There’s a common story about the human past that goes something like this. For a few hundred thousand years during the Stone Age we were kind of limping along as a species, in a bit of a cognitive rut, let’s say. But then, quite suddenly, around 30 or 40 thousand years ago in Europe, we really started to come into our own. All of a sudden we became masters of art and ornament, of symbolism and abstract thinking. This story of a kind of “cognitive revolution” in the Upper Paleolithic has been a mainstay of popular discourse for decades. I’m guessing you’re familiar with it. It’s been discussed in influential books by Jared Diamond and Yuval Harari; you can read about it on Wikipedia. What you may not know is that this story, compelling as it may be, is almost certainly wrong.
My first guest today is Dr. Eleanor Scerri, an archaeologist at the Max Planck Institute for the Science of Human History, where she heads the Pan-African Evolution research group. My second guest is Dr. Manuel Will, an archaeologist and Lecturer at the University of Tübingen in Germany. Together, Eleanor and Manuel are authors of a new paper titled ‘The revolution that still isn’t: The origins of behavioral complexity in Homo sapiens.‘ In the paper, they pull together a wealth of evidence showing that there really was no cognitive revolution—no one watershed moment in time and space. Rather, the origins of modern human cognition and culture are to be found not in one part of Europe but across Africa. And they’re also to be found much earlier than that classic picture suggests.

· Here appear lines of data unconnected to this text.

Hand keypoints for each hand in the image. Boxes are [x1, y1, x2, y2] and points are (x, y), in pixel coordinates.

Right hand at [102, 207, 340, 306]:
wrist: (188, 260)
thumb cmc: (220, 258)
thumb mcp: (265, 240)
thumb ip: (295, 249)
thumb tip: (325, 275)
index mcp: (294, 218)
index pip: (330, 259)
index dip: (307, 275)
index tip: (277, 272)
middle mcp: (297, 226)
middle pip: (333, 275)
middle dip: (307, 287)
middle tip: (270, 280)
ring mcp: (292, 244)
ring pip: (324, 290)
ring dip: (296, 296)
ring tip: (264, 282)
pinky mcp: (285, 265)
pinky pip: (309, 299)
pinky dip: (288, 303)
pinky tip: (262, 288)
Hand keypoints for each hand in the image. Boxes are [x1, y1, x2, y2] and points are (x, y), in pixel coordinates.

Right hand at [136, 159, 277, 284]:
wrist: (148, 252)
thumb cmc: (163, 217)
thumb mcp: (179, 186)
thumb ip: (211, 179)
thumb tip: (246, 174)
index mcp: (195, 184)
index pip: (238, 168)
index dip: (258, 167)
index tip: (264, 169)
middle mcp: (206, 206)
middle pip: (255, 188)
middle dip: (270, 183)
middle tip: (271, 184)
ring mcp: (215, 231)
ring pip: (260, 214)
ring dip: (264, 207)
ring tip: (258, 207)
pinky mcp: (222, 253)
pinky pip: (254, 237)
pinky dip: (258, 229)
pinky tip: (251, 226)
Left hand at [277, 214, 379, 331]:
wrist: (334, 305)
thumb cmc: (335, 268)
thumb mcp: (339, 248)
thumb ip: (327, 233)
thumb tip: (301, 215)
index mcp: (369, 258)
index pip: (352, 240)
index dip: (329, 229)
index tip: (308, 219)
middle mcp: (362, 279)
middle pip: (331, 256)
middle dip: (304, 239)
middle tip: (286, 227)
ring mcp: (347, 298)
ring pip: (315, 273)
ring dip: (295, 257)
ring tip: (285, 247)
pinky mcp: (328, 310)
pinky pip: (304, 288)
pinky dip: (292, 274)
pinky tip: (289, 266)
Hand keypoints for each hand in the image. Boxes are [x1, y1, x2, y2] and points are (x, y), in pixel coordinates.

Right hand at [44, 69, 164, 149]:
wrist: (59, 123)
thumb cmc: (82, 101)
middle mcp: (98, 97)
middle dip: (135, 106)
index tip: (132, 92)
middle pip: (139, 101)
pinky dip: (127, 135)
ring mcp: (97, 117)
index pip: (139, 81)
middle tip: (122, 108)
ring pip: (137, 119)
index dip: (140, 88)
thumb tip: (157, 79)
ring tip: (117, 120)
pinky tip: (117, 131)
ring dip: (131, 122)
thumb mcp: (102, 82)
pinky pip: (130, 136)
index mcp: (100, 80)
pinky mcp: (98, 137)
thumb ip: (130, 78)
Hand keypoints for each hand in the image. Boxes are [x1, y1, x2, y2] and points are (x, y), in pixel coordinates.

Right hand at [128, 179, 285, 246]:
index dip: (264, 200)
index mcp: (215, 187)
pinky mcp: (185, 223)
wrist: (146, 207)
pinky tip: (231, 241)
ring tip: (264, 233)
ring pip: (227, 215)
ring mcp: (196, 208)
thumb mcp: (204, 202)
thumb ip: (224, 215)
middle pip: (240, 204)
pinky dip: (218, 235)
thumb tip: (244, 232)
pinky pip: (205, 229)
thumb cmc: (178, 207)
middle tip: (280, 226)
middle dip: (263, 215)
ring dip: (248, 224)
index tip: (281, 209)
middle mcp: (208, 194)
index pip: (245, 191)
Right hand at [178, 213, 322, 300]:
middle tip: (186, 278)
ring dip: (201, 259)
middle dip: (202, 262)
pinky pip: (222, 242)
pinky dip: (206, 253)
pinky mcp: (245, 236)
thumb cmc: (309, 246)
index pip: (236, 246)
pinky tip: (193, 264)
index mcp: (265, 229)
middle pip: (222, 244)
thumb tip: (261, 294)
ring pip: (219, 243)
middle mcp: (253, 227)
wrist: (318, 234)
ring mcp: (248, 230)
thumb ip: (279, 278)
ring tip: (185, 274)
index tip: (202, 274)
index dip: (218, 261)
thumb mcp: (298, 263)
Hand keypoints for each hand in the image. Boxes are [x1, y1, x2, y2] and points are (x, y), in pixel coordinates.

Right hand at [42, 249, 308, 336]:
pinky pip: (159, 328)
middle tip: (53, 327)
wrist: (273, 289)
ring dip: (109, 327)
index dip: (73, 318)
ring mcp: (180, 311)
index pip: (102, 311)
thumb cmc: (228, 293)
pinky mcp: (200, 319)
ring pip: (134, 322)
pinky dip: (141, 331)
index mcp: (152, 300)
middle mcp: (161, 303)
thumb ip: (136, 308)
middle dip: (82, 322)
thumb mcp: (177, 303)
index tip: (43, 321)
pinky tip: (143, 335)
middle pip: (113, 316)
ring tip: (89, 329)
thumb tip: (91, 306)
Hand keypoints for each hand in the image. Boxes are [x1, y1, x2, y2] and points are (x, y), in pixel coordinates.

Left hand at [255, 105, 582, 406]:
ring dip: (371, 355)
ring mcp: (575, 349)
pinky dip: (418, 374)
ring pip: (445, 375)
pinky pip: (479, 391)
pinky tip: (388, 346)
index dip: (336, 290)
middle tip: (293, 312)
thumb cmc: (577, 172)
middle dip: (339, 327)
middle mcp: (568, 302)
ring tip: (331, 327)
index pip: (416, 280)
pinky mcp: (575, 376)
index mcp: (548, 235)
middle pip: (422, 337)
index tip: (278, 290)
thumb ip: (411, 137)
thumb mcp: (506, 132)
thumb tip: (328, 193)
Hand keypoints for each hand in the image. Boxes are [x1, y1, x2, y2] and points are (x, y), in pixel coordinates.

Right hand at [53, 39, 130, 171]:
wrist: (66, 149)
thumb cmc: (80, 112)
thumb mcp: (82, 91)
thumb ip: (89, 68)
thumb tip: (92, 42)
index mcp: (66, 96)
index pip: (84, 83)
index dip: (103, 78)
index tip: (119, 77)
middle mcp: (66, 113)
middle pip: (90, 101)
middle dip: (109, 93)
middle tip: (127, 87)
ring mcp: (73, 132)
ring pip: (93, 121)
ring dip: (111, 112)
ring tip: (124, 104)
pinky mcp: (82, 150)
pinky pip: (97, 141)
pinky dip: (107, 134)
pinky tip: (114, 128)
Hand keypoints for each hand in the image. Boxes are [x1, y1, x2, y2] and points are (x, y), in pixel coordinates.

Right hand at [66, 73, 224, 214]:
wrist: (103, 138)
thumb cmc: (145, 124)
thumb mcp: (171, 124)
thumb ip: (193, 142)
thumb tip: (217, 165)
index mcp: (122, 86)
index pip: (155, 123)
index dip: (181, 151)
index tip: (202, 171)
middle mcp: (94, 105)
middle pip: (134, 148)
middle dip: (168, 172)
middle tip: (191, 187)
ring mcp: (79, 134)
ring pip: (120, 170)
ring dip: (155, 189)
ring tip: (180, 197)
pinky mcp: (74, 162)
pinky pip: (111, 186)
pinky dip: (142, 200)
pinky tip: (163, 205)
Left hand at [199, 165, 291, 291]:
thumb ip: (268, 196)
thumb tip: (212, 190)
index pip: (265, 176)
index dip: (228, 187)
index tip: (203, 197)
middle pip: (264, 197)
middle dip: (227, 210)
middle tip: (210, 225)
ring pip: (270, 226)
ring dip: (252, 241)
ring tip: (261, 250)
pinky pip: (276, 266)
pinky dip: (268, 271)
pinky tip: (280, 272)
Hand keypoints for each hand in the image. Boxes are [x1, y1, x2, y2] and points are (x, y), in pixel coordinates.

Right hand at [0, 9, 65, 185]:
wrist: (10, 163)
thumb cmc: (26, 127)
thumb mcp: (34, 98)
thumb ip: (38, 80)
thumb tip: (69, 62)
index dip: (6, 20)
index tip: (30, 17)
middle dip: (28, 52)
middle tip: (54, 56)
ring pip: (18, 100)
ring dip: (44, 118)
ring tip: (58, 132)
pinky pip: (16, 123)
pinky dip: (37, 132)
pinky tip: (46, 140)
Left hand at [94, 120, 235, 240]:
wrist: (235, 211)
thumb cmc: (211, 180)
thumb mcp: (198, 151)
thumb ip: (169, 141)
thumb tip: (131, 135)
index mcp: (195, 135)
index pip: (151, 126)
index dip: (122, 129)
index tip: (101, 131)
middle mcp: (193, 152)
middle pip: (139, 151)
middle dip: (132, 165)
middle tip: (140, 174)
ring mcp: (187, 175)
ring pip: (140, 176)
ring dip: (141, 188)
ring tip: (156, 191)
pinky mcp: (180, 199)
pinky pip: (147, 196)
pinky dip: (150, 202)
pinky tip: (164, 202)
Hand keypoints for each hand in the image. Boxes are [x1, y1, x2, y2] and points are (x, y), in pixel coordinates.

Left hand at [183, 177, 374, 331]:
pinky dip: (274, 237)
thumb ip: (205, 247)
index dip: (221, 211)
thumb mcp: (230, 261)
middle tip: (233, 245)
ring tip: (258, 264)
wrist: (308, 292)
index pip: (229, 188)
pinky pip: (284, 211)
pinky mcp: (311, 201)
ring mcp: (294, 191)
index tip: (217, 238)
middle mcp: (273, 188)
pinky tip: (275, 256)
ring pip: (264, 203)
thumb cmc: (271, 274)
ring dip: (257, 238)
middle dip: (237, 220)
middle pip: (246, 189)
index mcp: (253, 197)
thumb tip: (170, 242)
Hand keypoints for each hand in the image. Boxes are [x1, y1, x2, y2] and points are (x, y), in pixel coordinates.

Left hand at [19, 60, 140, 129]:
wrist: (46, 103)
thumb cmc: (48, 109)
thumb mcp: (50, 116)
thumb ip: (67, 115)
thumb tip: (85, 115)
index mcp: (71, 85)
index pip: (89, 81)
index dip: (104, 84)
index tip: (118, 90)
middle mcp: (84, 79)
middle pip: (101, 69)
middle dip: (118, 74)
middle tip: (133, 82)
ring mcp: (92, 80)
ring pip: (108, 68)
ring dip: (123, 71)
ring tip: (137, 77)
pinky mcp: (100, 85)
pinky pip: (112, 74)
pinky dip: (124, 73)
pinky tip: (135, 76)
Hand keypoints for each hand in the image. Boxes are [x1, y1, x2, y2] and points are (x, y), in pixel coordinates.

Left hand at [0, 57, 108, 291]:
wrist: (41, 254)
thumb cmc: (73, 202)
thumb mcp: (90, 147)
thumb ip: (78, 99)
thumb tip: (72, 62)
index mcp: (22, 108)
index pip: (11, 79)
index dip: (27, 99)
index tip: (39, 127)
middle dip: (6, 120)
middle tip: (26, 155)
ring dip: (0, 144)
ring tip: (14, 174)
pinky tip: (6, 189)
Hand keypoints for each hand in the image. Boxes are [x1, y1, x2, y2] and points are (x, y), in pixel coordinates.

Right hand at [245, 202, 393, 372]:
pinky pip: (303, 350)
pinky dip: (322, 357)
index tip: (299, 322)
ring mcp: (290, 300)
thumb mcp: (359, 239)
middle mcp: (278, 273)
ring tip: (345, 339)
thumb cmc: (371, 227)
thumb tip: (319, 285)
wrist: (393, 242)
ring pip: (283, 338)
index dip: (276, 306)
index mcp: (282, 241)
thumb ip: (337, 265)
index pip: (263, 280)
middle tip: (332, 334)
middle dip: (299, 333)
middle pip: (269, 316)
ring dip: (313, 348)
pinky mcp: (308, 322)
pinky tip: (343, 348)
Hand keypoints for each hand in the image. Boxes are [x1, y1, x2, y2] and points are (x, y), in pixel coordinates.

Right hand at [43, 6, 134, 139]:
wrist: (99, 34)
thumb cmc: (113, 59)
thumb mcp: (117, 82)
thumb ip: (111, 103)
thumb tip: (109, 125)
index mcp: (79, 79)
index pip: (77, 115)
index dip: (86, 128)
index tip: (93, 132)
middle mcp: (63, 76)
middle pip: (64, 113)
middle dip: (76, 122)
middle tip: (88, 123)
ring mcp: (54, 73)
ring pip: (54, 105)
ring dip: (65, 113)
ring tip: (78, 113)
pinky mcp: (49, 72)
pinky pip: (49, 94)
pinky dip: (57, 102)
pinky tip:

Here, we talk about the “cognitive revolution” model and why it has endured. We discuss a seminal paper from the year 2000 that first influentially challenged the revolution model. We talk about the latest evidence of complex cognition from the Middle Stone Age in Africa—including the perforation of marine shells to make necklaces; and the use of ochre for engraving, painting, and even sunblock. We discuss how, though the same complex cognitive abilities were likely in place for the last few hundred thousand years, those abilities were often expressed patchily in different parts of the world at different times. And we consider the factors that led to this patchy expression, especially changes in population size.
I confess I was always a bit taken with this whole “cognitive revolution” idea. It had a certain mystery and allure. This new picture that’s taking its place is certainly a bit messier, but no less fascinating. And, more importantly, it’s truer to the complexities of the human saga.